The Parker-Drayton House on Gibbes Street was built in about 1806 and had a water view for about 100 years. In the early 1900’s land was reclaimed from the Ashley River and its marshes to form the current Charleston peninsula — placing two blocks of land and houses between Gibbes Street and the Low Battery. While the house has beautiful gardens and Gibbes is a great street, the water view is no more.
This pretty house on Tradd Street was built in 1740… pre-revolutionary beauty.
This pretty 1870 house is looking ready for Halloween. Located on Limehouse Street, it is just up from the remains of the old seawall. On the other side of the wall the houses were built on reclaimed land in the early 1900’s.
The blue color on the ceiling of this Charleston porch is intended to ward off evil spirits known as “haints.” Apparently, it is ineffective against sparkly skeletons or skulls.
This beautiful door, accessorized for the season, belongs to the Col. John Stuart House on Tradd Street — a wonderful Colonial era house (c. 1767). Col.

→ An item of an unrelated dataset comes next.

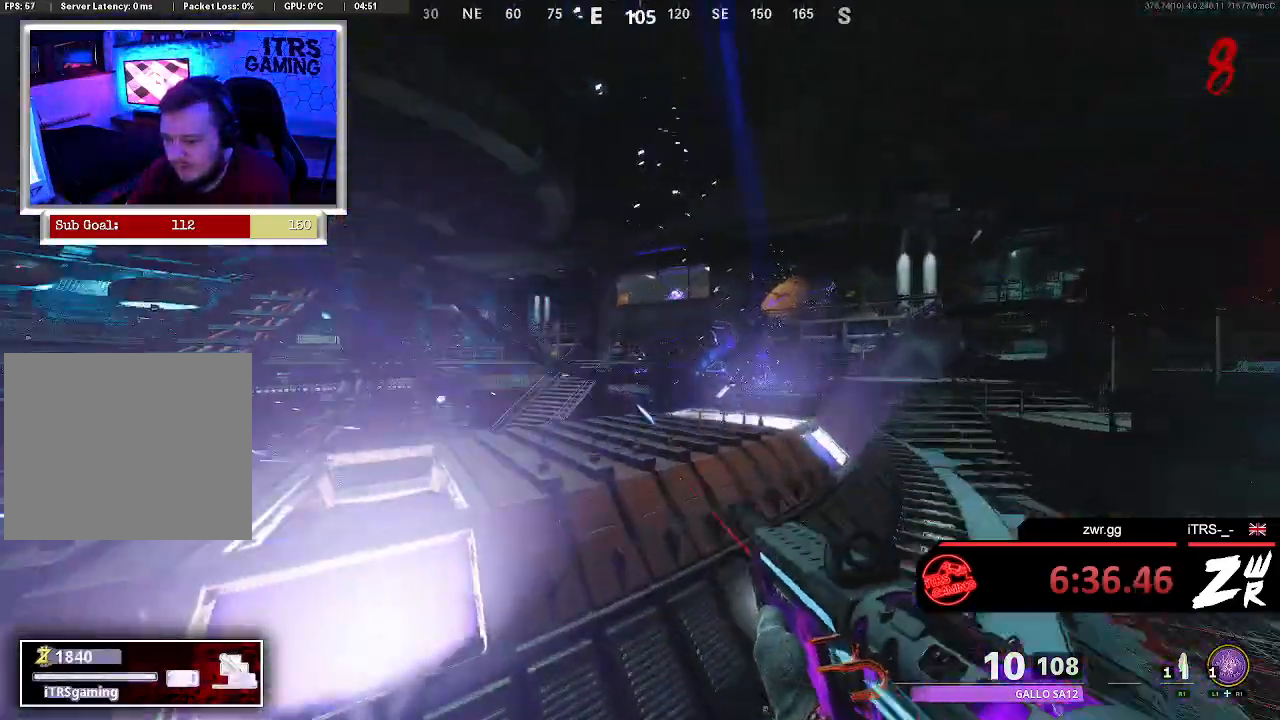
{"buttons": ["CROSS"], "left_stick": "right", "right_stick": "left", "events": [[33, "right_stick", "left"], [167, "left_stick", "right"], [300, "right_stick", "center"], [367, "CROSS", "down"], [433, "right_stick", "left"]]}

Stuart, a native born Scotsman, had been appointed Superintendent of Indian Affairs for the southern British colonies in 1762, but in 1775 had to flee Charleston for stirring up the Native Americans against the colonists in the early stages of the American Revolutionary War.
While the lake was not bounded by its cement sides until 1885, the land and area around it was designated for public use by an Act of the Commons House of Assembly in 1768.